Merck had proposed Fosamax label revisions to include the bone fracture risk in 2009. Consequently, the company held that the law was on its side. While the FDA rejected the 2009 proposal, the appeals court found that this does not absolve Merck of its responsibilities.
“The burden and the responsibility to correct a drug label rests with the manufacturer, not the FDA,” Judge Julio Fuentes wrote in the opinion. “Once the FDA rejected Merck’s proposal, the ball was back in Merck’s court to submit a revised, corrected proposal.”
The Fosamax plaintiffs showed that the FDA would have approved a properly worded warning about the thigh fracture risk. Consequently, the cases will go forward.

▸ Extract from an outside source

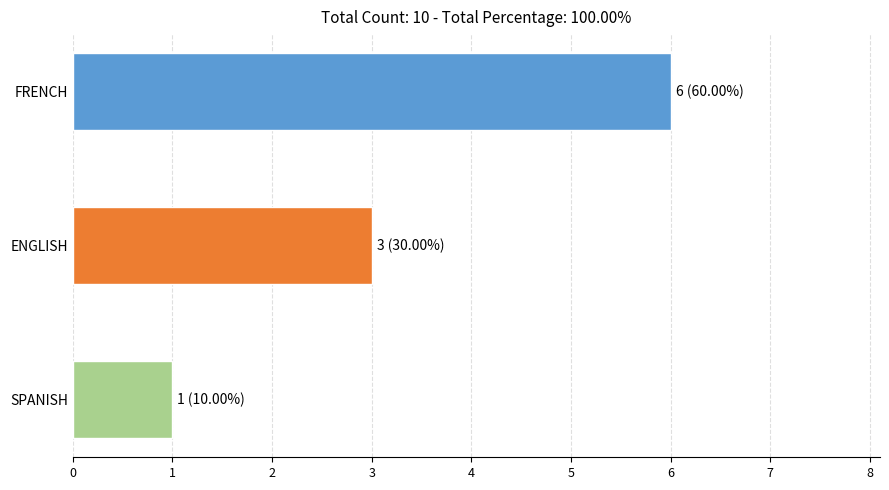

Does the chart contain stacked bars?

No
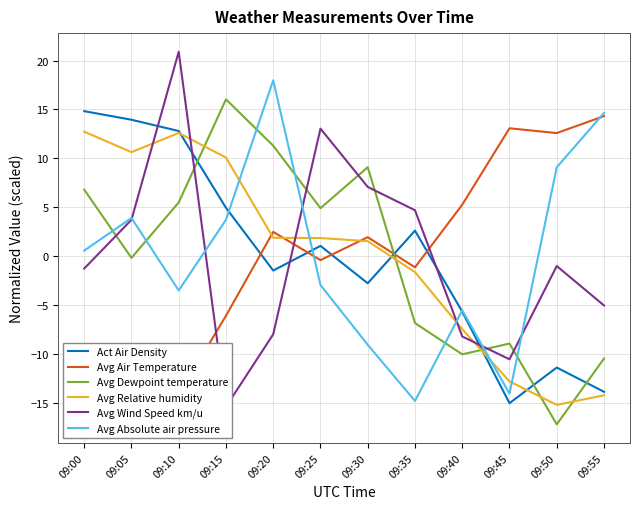

Which series has the largest total across all categories?

Avg Absolute air pressure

Merck introduced Fosamax in 1995. The company didn’t add a thigh bone fracture risk warning label to the drug until 2011. Plaintiffs claim Merck knew about the risk for years but concealed it.
Fosamax was a blockbuster drug, seeing annual sales over $3 billion prior to Merck losing patent exclusivity in 2008. Although generic variations are now available, the brand name drug still saw $284 in sales in 2016.